Some people are terrified of beauty. They don’t know how to hold it, nurture it, or wear it. Others are very uncomfortable with simplicity. They collect and hoard and stash. They layer and rearrange and gather. Still others fear closeness. Invade my space bubble and I will bite you.
I am scared of honesty and loneliness. What if you dump me when I tell you what I really think, feel, and am? Because today I told a friend that I’m done being single. A number of the past days have been engulfed in a haze like the fog that enshrouds Botetourt County on a humid summer morning. Don’t even warn me that I may be in this same classroom eleven years from now.
Enter Author of Truth. Jesus Christ. I have also found incredible freedom in honesty. Honesty with God makes me intensely grateful for Grace. Without grace, there are mornings when I couldn’t unbury these bones and face the drama. Pillows and eiderdown provide a much safer cocoon than forty degrees and a gusty chill.

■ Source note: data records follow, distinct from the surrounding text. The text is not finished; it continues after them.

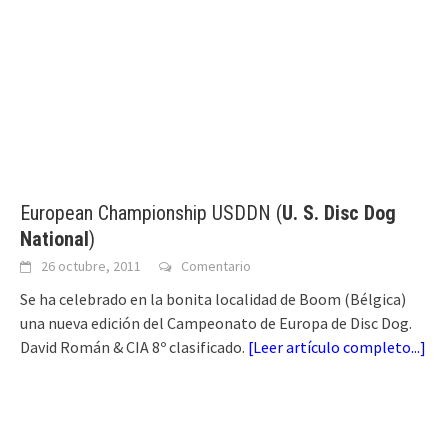
European Championship USDDN (
U. S. Disc Dog
National
)
26 octubre, 2011
Comentario
Se ha celebrado en la bonita localidad de Boom (Bélgica)
una nueva edición del Campeonato de Europa de Disc Dog.
David Román & CIA 8º clasificado.
[
Leer artículo completo...
]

Humankind has been hiding ever since Genesis 3. Alas. This fear of honesty is not a new fear. May I dare say, I’m not even alone in my fear. What will you say some day when you stand before Almighty God and realize with a flash that you lived your whole life a sham, a cover-up, pretending to be somebody you weren’t? Or trying to outdo all the Jones’. Trying to hide one talent and portray another. Friends help us incredibly in this onslaught of fears. I trust you have one such warrior beside you. One friend in particular has told me essentially, ‘Stop portraying the super-woman image.’ Thanks.
Now lest you beat someone up with brutal honesty, know, I am speaking of kind, refreshing, soul-cleansing honesty. We tend to assume others intuitively know our needs or desires. We may become miffed or even provoked when an ‘obvious’ need is completely missed, especially when missed by that particular person that we expected could meet it. What if in gracious humility we would acknowledge our needs and allow others to come alongside us and help us. What if we wouldn’t be so quick to pretend we don’t have any fears or need any help? Danny Silk talks more about this in his book Keep Your Love On!
Almost every Bible has a blank page or two at the beginning or end-great spaces to jot down life-anchors; this is one of mine, Freedom: Nothing to prove, Nothing to fear, Nothing to lose.
What if facing your fears is one of the most life-giving steps you could take? What if a terrifying risk is the leap into glorious freedom! Jesus talked about it in John 12 with the example of a corn seed dying down in the dark dirt: the way terrifying death births life, loneliness bears fruit, serving Him extracts the Father’s honor.